Judul                : Politik Akal Ukil
Penulis             : Ono Sarwono
Penerbit           : Media Indonesia Publishing
Cetakan           : Pertama, 2015                                                  
Tebal               : 238 Halaman
ISBN               : 978-602-73495-0-6

   Wayang merupakan bagian dari kebudayaan Indonesia yang mengagumkan dan patut dilestarikan. Selain sebagai tontonan ternyata wayang mengandung muatan tuntunan dan gambaran perilaku yang baik dan buruk manusia. Buku ini merupakan bagian dari upaya melestarikan wayang di mana berbagai peristiwa di Nusantara dikaitkan dengan tutur kata dan tingkah laku tokoh wayang.
     Ada falsafah Jawa yang berbunyi sabda pandhita ratu tan keno wola-wali, yang artinya kurang lebih pemimpin itu bicaranya tidak boleh mencla-mencle. Jangan sampai pula disebut pagi tempe, sore kedelai, omongannya tidak bisa dipegang (halaman 22).
     Dalam jagat wayang banyak contoh pemimpin yang teguh akan konsistensinya. Salah satu yang layak direnungkan adalah Raja Astina Prabu Kresnadwipayana. Kresnadwipayana tidak pernah keseleo lidah. Sekali bicara, ia kukuh dengan apa yang telah diucapkan. Bahkan apa pun yang terjadi akibat pernyataannya, ia tidak pernah membatalkan.
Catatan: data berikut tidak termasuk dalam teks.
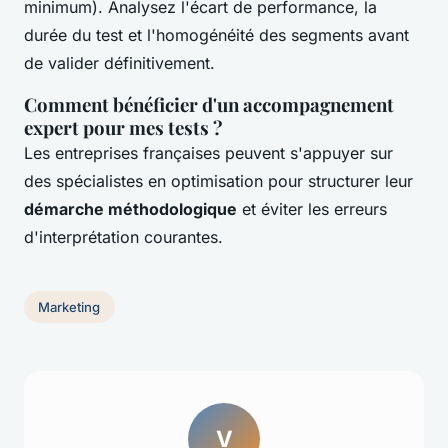
minimum). Analysez l'écart de performance, la
durée du test et l'homogénéité des segments avant
de valider définitivement.
Comment bénéficier d'un accompagnement
expert pour mes tests ?
Les entreprises françaises peuvent s'appuyer sur
des spécialistes en optimisation pour structurer leur
démarche méthodologique
et éviter les erreurs
d'interprétation courantes.
Marketing
V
Kresnadwipayana merupakan model pemimpin yang konsisten. Lantas, adakah pemimpin dan elite di negeri ini yang sudi bermazhab Kresnadwipayana? 
   Pada cerita berjudul Jejak Duryudana diceritakan bahwa Duryudana menjadi penguasa di Negara Astina melalui proses inkonstitusional. Ia menggenggam kekuasaan melalui kudeta akal-akalan yang diotaki dan digerakkan sang paman, Trigantalpati alias Harya Suman. Kendati palsu, kekuasaan itu ia genggam hingga benar-benar sampai titik darah penghabisan. Namun akhirnya ia dan seluruh keluarganya, Kurawa, tumpas di tangan Pandawa.
    Hikmah yang bisa diambil pada sosok Duryudana ini adalah contoh titah haus kekuasaan. Ia merengkuhnya dengan menyalahi pakem. Selain tidak mempunyai persyaratan baku sebagai ahli waris raja, Duryudana juga tidak berkepribadian unggul. Laku Duryudana seperti itu, dalam perspektif kekinian merupakan keengganan melawati prosedur atau cari gampangnya saja karena dengan kekuasaan dan materi semuanya bisa dibeli. Menurut Bapak Antropologi Indonesia, Koentjaraningrat, itulah yang disebut mental menerabas (halaman 38).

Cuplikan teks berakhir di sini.